In this study, we provide evidence that aMCI patients had abnormal ALFF in many brain regions, including in the Pcu, the calcarine, the inferior frontal gyrus and the superior and middle temporal lobe. In particular, we showed that the rs1143627 C/T polymorphism might have an effect on spontaneous regional brain activity in aMCI patients.

Abbreviations

ACC: Anterior cingulum cortex; AD: Alzheimer’s disease; ADHD: Attention deficit hyperactivity disorder; ADL: Activities of daily living; ALFF: Amplitude of low-frequency fluctuation; aMCI: amnestic mild cognitive impairment; Aβ: amyloid beta; AVLT: Auditory verbal learning test; BOLD: Blood oxygenation level-dependent; CASP1: Caspase-1; CDR: Clinical dementia rating scale; DNM: Default mode network; fALFF: fractional ALFF; fMRI: Functional magnetic resonance imaging; FWHM: Full width at half maximum; GWAS: Genome-wide association study; ICA: Independent component analysis; ICE: IL-1β converting enzyme; IL-1β: Interleukin-1 beta; LPS: Lipopolysaccharide; LTP: Long-term potentiation; MCI: Mild cognitive impairment; MMSE: Mini-mental state examination; MS: Multiple sclerosis; NINCDS-ADRDA: National Institute of Neurological and Communicative Disorders and Stroke and the Alzheimer's Disease and Related Disorders Association; PCC: Posterior cingulated cortex; Pcu: Precuneus; PET: Positron emission tomography; PIB: Pittsburgh compound B; PTSD: Posttraumatic stress disorder; SNP: Single nucleotide polymorphism; SPECT: Single-photon emission computed tomography; SPGR: Spoiled gradient echo; VBM: Voxel-based morphometry.

Competing interests

The authors declare that they have no competing interests.

Authors' information

Zhijun Zhang is a professor of Southeast University, the person in charge of the Department of Neurology, affiliated ZhongDa Hospital of Southeast University and the Institute of Neuropsychiatry of Southeast University.
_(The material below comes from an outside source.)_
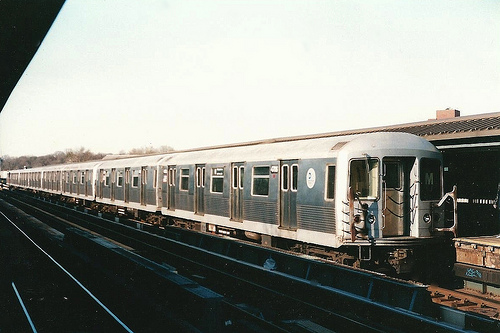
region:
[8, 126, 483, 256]
A long train parked on the tracks.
She has been doing research on amnestic mild cognitive impairment, both on gene and brain imaging studies, for more than seven years, and her papers have been published by journals such as Biological Psychiatry, the Lancet and so on.

Authors’ contributions

Liying Zhuang analyzed the data, made figures and tables and wrote the manuscript. Xiaoyan Liu, Xiaohui Xu, and Hao Shu helped analyze the data. Chunxian Yue designed the study. Feng Bai helped analyze the data and revise the manuscript. Hui Yu and Yongmei Shi contributed to the study conception and design and acquisition of data. Zhijun Zhang contributed to the study conception and design and manuscript revision. All authors provided editorial assistance and have read and approved the final version of the manuscript.